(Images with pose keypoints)
########################################
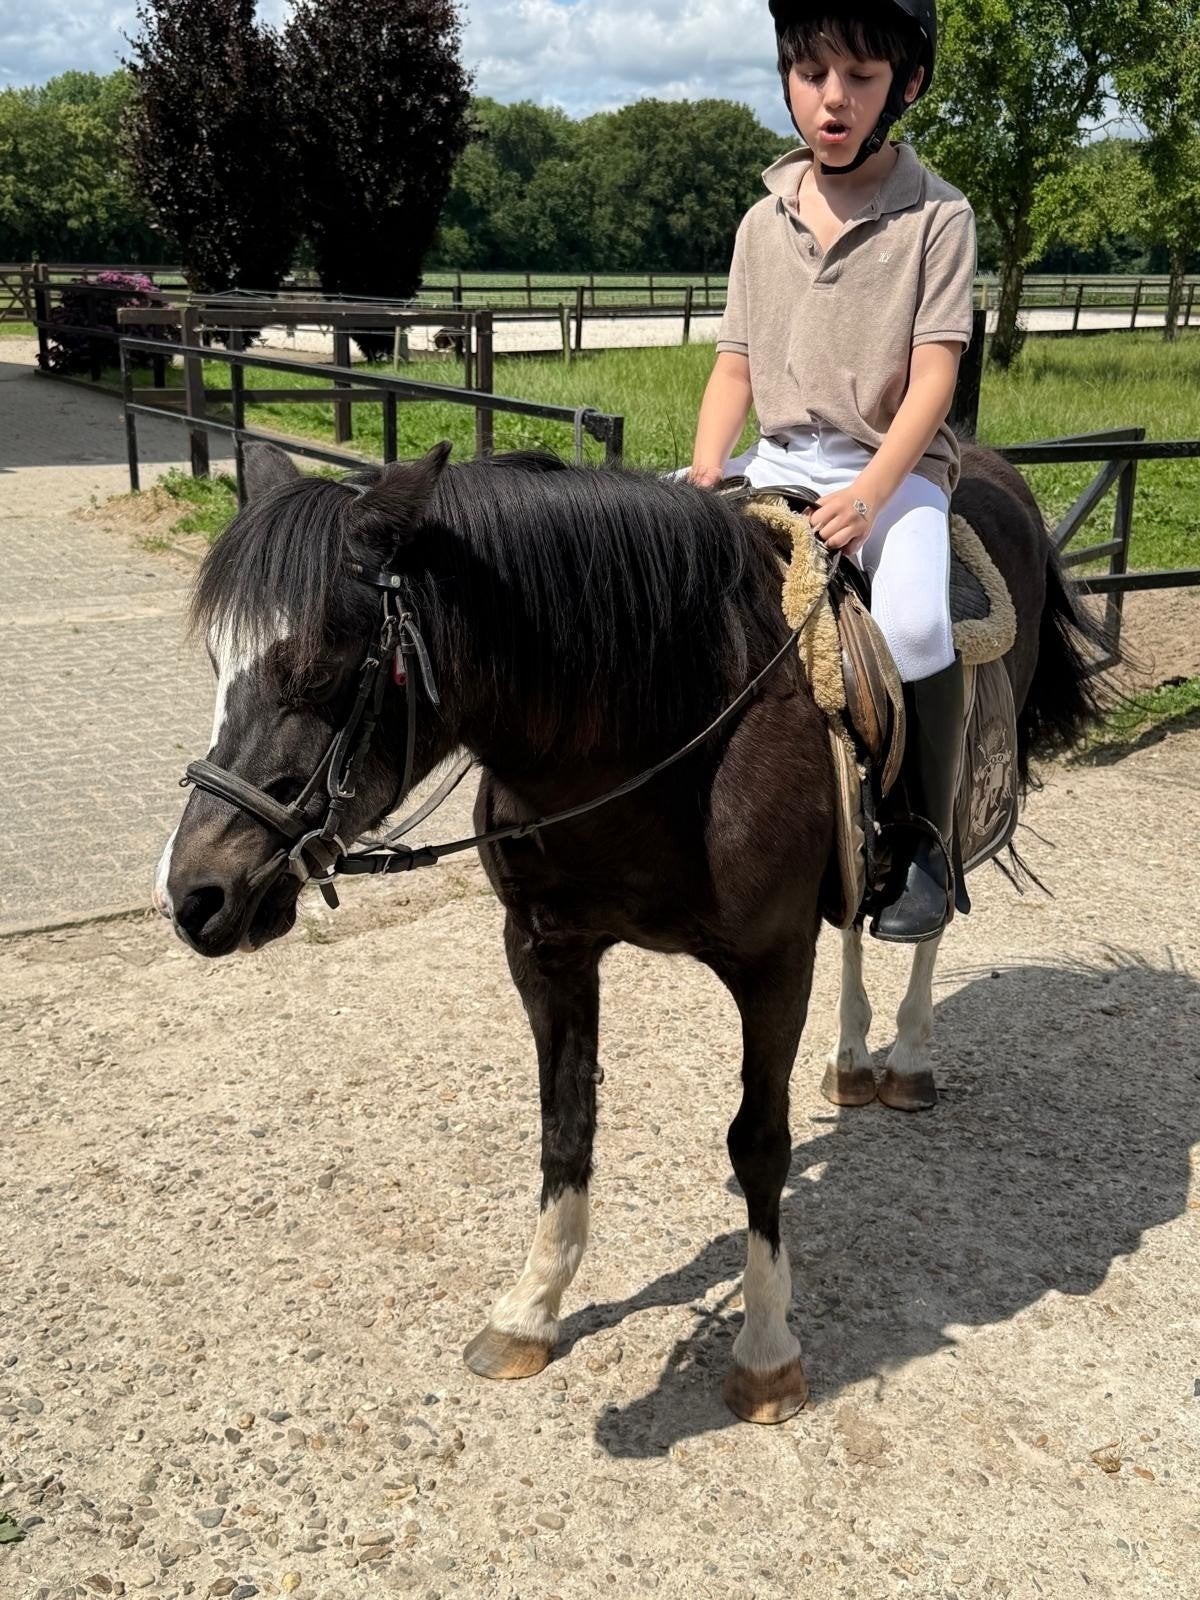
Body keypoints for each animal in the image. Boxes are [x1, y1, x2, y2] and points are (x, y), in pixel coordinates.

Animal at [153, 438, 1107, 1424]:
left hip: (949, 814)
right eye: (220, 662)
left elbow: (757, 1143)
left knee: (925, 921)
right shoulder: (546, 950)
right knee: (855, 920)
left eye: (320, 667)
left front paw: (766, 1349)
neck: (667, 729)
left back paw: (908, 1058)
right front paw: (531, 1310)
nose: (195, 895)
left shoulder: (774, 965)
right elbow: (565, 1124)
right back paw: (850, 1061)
########################################
## [WHAT IS NEEDED]
Find the line containing "left knee: (925, 921)", then output it and every line after it to the end of the data, exactly.

## [SOLUTION]
left knee: (925, 921)
right shoulder: (546, 950)
right knee: (855, 920)
left eye: (320, 667)
left front paw: (766, 1349)
neck: (667, 729)
left back paw: (908, 1058)
right front paw: (531, 1310)
nose: (195, 895)
left shoulder: (774, 965)
right elbow: (565, 1124)
right back paw: (850, 1061)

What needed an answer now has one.